__Document passage__
.....
According to the U.S. Bureau of Labor Statistics, Montana had 8,500 RNs in 2010. It is likely that many more RNs will be needed in the future in the state. A report describing the healthcare workforce in Montana prepared by the Montana Healthcare Workforce Advisory Committee, predicts that nearly 3,000 more RNs will be needed in the state by 2020. The report stated that Montana residents will be the third oldest in the nation, on average, by 2020.
Montana's large size and low population makes recruitment and retention of RNs and other healthcare professionals especially challenging. Education is often inaccessible in the most rural and underserved areas of the state. However, if you're interested in moving from an RN to BSN degree, there are numerous accredited online programs available. Some are open to students living in any state.
Schools to consider
Salish Kootenai College (Pablo). Students can complete the program on a full-time or part-time basis. Courses are offered as a hybrid online program with some mandatory campus attendance. Three classes require clinical time at institutional or community-based agencies with preceptors. Clinical time can be arranged near the student's home with faculty approval.
Montana Tech of the University of Montana (Butte). The program is open to Montana-licensed RNs with associate degrees. The nursing classes may be completed in two semesters, although the entire program takes four semesters. Classes include business writing, nursing research, care of the aging patient, and nursing across the healthcare continuum.
Western Governors University (Salt Lake City, UT). Online students are accepted from every state. The program can be completed on a full-time or part-time basis. Most students graduate in 18 to 24 months. The program requires 90 contact hours of mentor-guided clinical experience in a community or public health setting and is open to students in all states.
.....
(Extracted page text data)
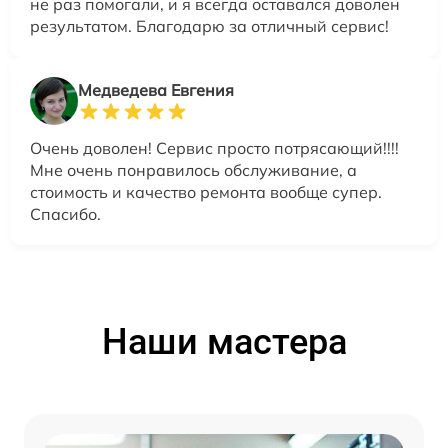
не раз помогали, и я всегда оставался доволен
результатом. Благодарю за отличный сервис!
Медведева Евгения
Очень доволен! Сервис просто потрясающий!!!!
Мне очень понравилось обслуживание, а
стоимость и качество ремонта вообще супер.
Спасибо.
Наши мастера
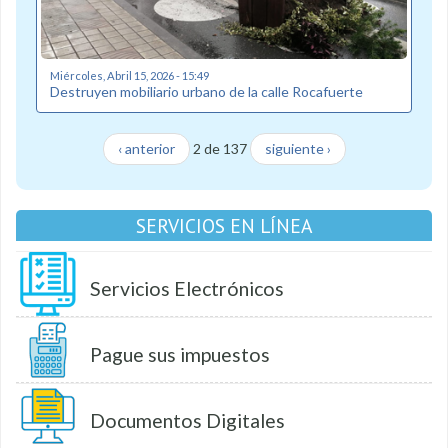
Miércoles, Abril 15, 2026 - 15:49
Destruyen mobiliario urbano de la calle Rocafuerte
‹ anterior
2 de 137
siguiente ›
SERVICIOS EN LÍNEA
Servicios Electrónicos
Pague sus impuestos
Documentos Digitales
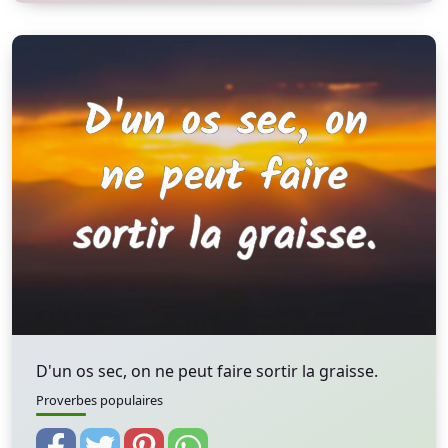
D'un os sec, on ne peut faire sortir la graisse.
Proverbes populaires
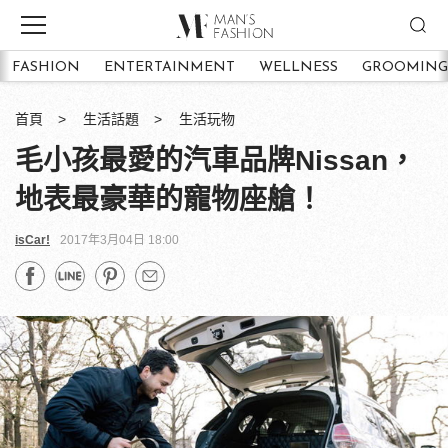
FASHION
ENTERTAINMENT
WELLNESS
GROOMING
首頁
生活話題
生活玩物
毛小孩最愛的汽車品牌Nissan，
地表最豪華的寵物座艙！
isCar!
2017年3月04日 18:00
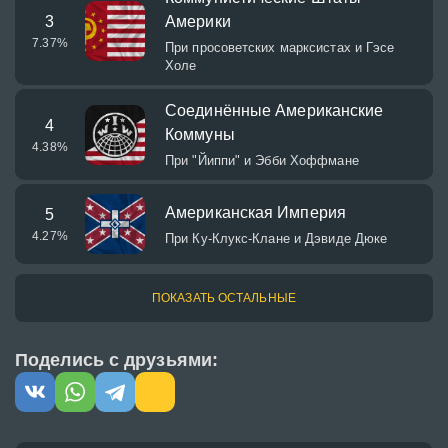
3
Америки
7.37
%
При просоветских марксистах и Гэсе
Холе
Соединённые Американские
4
Коммуны
4.38
%
При "Йиппи" и Эбби Хоффмане
Американская Империя
5
4.27
%
При Ку-Клукс-Клане и Дэвиде Дюке
ПОКАЗАТЬ ОСТАЛЬНЫЕ
Поделись с друзьями:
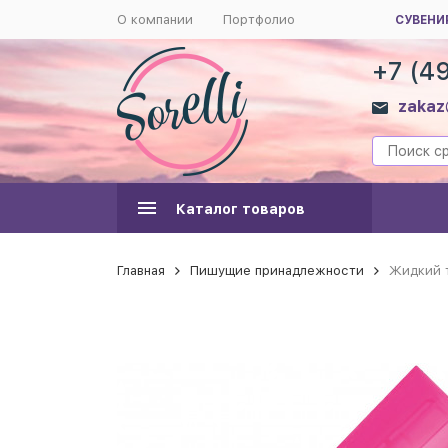
О компании
Портфолио
СУВЕНИ
+7 (4
zakaz
Каталог товаров
Главная
Пишущие принадлежности
Жидкий т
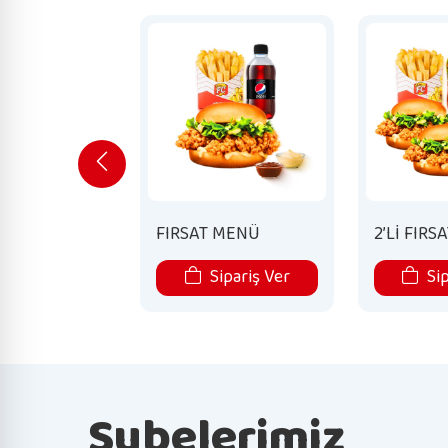
FIRSAT MENÜ
2’Lİ FIR
Sipariş Ver
Sip
Şubelerimiz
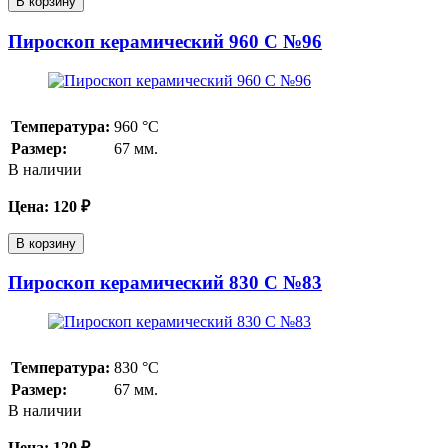
В корзину
Пироскоп керамический 960 С №96
Температура:
960
°С
Размер:
67 мм.
В наличии
Цена:
120
₽
В корзину
Пироскоп керамический 830 С №83
Температура:
830
°С
Размер:
67 мм.
В наличии
Цена:
120
₽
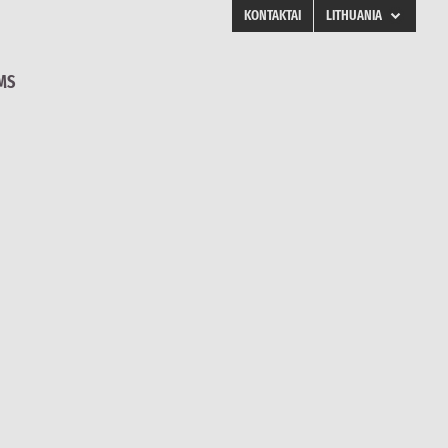
KONTAKTAI
LITHUANIA
ENGLISH
MS
FINLAND
SWEDEN
NORWAY
DENMARK
POLAND
RUSSIA
ESTONIA
LATVIA
LITHUANIA
UKRAINE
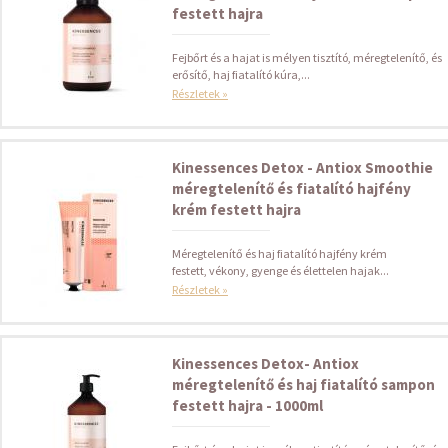
festett hajra
Fejbőrt és a hajat is mélyen tisztító, méregtelenítő, és
erősítő, haj fiatalító kúra,...
Részletek »
Kinessences Detox - Antiox Smoothie
méregtelenítő és fiatalító hajfény
krém festett hajra
Méregtelenítő és haj fiatalító hajfény krém
festett, vékony, gyenge és élettelen hajak...
Részletek »
Kinessences Detox- Antiox
méregtelenítő és haj fiatalító sampon
festett hajra - 1000ml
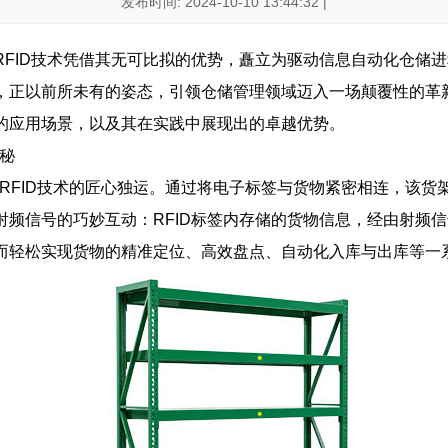
发布时间: 2024-10-10 13:44:32 |
FID技术凭借其无可比拟的优势，矗立为驱动信息自动化仓储进
，正以前所未有的姿态，引领仓储管理领域迈入一场颠覆性的革新
的应用场景，以及其在实践中展现出的卓越优势。
奥秘
对RFID技术的匠心独运。通过将电子标签与货物紧密相连，该
射频信号的巧妙互动：RFID标签内存储的货物信息，经由射频
而轻松实现货物的精准定位、高效盘点、自动化入库与出库等一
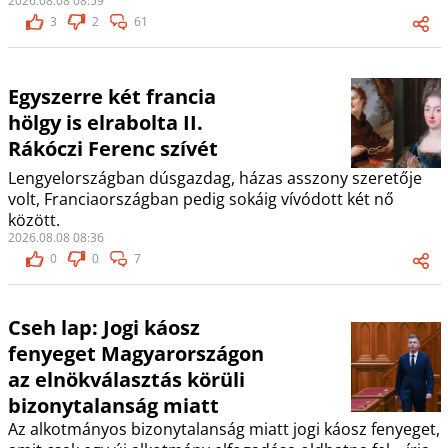
2026.08.08 08:59
3
2
61
Egyszerre két francia
hölgy is elrabolta II.
Rákóczi Ferenc szívét
Lengyelországban dúsgazdag, házas asszony szeretője
volt, Franciaországban pedig sokáig vívódott két nő
között.
2026.08.08 08:36
0
0
7
Cseh lap: Jogi káosz
fenyeget Magyarországon
az elnökválasztás körüli
bizonytalanság miatt
Az alkotmányos bizonytalanság miatt jogi káosz fenyeget,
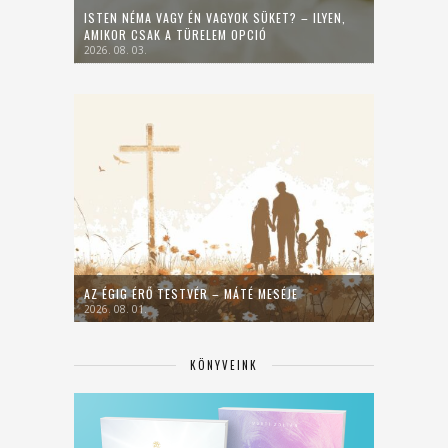
ISTEN NÉMA VAGY ÉN VAGYOK SÜKET? – ILYEN,
AMIKOR CSAK A TÜRELEM OPCIÓ
2026. 08. 03.
AZ ÉGIG ÉRŐ TESTVÉR – MÁTÉ MESÉJE
2026. 08. 01.
KÖNYVEINK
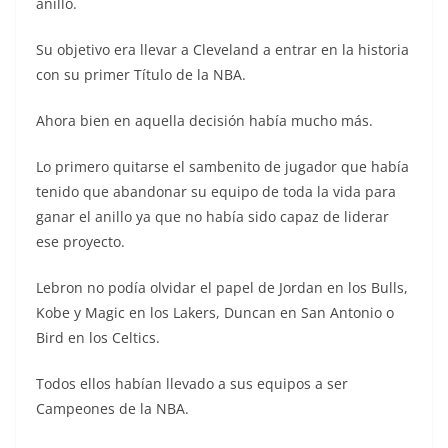
anillo.
Su objetivo era llevar a Cleveland a entrar en la historia
con su primer Título de la NBA.
Ahora bien en aquella decisión había mucho más.
Lo primero quitarse el sambenito de jugador que había
tenido que abandonar su equipo de toda la vida para
ganar el anillo ya que no había sido capaz de liderar
ese proyecto.
Lebron no podía olvidar el papel de Jordan en los Bulls,
Kobe y Magic en los Lakers, Duncan en San Antonio o
Bird en los Celtics.
Todos ellos habían llevado a sus equipos a ser
Campeones de la NBA.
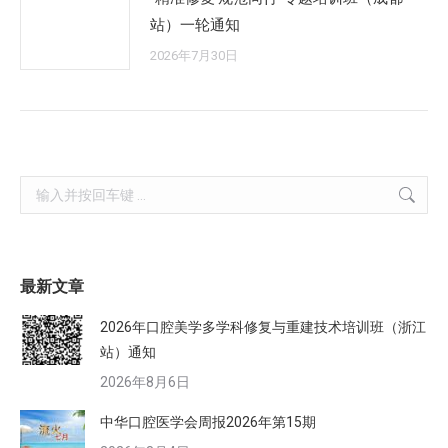
站）一轮通知
2026年7月30日
Search:
最新文章
2026年口腔美学多学科修复与重建技术培训班（浙江
站）通知
2026年8月6日
中华口腔医学会周报2026年第15期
.....
__To do__
1. According to the Montana nursing text, how many RNs did Montana have in 2010?
2. Rewrite the part of the Montana nursing text starting with "Schools to consider" and going on through "with faculty approval.", swapping "preceptors" for "supervisors".

__Results by task__
1. Montana had 8,500 RNs in 2010.

2.
Schools to consider
Salish Kootenai College (Pablo). Students can complete the program on a full-time or part-time basis. Courses are offered as a hybrid online program with some mandatory campus attendance. Three classes require clinical time at institutional or community-based agencies with supervisors. Clinical time can be arranged near the student's home with faculty approval.